DOCUMENT TEXT -
——

Start iq.py with uv run iq.py, and once the console prompt appears, use sync to extract textual information as base for the embeddings index.

sync

Once sync finished do list sources, it should show the number of documents available for indexing for each source defined in icotq.json.

Then do list models and select <number> to select a model from the list for generating the embeddings.

Then start the indexing process with:

index

Note: Indexing requires considerable compute. Internally we use pytorch which will leverage the accelerator hardware available (Metal for macOS, graphics cards on Linux). Calculation of embeddings requires compute power more than VRam: Apple silicon macs offer lots of VRam, but comparably less compute power than dedicated graphics cards, hence for best results, use a dedicated graphics card (8GB VRam is fine).

Start small! Start with a small collection of texts for your first tests, to get an impression of resources required to index, embed, and search.

Once the index is completed, search:

search this is the search-topic I am interested in

Web stuff (preliminary)

Update dependencies manually

curl -o static/js/three.module.js https://unpkg.com/three@0.150.0/build/three.module.js
curl -o static/js/OrbitControls.js https://unpkg.com/three@0.150.0/examples/jsm/controls/OrbitControls.js
curl -o static/js/three.core.js https://unpkg.com/three@0.177.0/build/three.core.js

Update manually header of OrbitControls.js (import path):

import {
	Controls,
	MOUSE,
	Quaternion,
	Spherical,
	TOUCH,
	Vector2,
	Vector3,
	Plane,
	Ray,
	MathUtils
} from '/js/three.module.js';

——

DATA SUPPLIED -
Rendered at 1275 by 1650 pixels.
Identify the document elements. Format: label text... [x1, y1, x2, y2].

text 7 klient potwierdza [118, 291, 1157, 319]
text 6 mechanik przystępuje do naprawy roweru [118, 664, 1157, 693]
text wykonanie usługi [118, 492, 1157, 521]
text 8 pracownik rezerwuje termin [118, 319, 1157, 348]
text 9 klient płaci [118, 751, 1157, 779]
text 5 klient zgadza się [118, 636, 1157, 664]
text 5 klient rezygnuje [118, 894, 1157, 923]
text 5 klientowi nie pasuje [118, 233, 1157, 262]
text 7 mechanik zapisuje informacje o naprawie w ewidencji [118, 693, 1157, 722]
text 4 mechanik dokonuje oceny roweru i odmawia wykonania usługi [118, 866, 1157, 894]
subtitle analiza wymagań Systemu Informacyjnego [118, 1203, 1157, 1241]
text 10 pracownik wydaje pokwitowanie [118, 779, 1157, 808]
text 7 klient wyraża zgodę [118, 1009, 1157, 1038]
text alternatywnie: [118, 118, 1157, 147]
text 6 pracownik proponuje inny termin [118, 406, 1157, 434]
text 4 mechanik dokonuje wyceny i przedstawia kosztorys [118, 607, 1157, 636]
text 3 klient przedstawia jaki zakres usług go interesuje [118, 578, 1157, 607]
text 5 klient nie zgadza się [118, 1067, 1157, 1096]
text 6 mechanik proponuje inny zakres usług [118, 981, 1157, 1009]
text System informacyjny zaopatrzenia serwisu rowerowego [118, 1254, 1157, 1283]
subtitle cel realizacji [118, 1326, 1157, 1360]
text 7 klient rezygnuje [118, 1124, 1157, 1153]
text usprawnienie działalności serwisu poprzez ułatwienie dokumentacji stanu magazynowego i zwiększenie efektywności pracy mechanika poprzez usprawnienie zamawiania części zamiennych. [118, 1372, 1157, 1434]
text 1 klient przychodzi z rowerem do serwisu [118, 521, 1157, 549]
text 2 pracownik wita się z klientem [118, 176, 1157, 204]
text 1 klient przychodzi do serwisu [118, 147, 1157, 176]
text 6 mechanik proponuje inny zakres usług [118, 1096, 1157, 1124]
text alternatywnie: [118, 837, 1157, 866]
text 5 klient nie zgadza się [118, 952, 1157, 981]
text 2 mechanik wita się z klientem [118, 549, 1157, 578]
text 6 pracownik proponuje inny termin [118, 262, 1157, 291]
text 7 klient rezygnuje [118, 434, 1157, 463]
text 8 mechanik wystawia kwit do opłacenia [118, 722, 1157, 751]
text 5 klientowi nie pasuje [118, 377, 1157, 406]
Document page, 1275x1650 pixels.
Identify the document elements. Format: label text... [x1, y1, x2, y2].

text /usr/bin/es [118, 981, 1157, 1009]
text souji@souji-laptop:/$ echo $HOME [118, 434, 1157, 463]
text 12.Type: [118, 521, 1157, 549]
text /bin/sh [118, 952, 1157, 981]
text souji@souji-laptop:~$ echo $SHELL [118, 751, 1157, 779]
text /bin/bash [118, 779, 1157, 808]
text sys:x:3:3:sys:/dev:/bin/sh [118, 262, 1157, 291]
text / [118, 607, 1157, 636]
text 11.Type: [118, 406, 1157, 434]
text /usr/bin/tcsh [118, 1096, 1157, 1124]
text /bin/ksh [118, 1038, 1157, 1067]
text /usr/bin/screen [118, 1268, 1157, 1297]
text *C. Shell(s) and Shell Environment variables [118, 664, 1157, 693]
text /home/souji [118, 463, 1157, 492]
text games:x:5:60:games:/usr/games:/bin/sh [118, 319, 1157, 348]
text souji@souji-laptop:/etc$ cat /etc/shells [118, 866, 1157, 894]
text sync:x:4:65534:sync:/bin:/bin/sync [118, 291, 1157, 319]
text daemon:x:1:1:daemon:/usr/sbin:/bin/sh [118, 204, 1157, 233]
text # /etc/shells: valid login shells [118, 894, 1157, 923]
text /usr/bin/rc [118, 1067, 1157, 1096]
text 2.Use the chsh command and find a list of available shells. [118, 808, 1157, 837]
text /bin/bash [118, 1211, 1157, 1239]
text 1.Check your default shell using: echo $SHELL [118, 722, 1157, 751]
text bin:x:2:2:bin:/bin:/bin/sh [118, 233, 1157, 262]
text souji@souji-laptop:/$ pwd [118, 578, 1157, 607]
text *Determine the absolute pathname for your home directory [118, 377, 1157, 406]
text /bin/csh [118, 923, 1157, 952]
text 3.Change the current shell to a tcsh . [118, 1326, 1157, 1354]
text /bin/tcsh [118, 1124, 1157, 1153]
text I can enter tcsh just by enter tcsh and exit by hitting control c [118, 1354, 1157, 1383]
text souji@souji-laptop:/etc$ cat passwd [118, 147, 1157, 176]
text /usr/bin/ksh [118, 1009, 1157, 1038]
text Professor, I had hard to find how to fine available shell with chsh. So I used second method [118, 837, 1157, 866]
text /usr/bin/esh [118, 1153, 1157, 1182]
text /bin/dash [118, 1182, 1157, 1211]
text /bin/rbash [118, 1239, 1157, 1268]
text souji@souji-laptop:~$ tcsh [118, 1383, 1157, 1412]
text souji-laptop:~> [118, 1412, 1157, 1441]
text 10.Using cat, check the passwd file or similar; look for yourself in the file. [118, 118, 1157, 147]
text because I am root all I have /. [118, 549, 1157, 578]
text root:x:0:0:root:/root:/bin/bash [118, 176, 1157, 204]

——

EXERCISE DETAILS - Copy the part of the iq.py setup instructions from "Then start the" to "Web stuff (preliminary)" word for word. The listing has nothing to do with the iq.py setup instructions.

SOLUTION -
Then start the indexing process with:

index

Note: Indexing requires considerable compute. Internally we use pytorch which will leverage the accelerator hardware available (Metal for macOS, graphics cards on Linux). Calculation of embeddings requires compute power more than VRam: Apple silicon macs offer lots of VRam, but comparably less compute power than dedicated graphics cards, hence for best results, use a dedicated graphics card (8GB VRam is fine).

Start small! Start with a small collection of texts for your first tests, to get an impression of resources required to index, embed, and search.

Once the index is completed, search:

search this is the search-topic I am interested in

Web stuff (preliminary)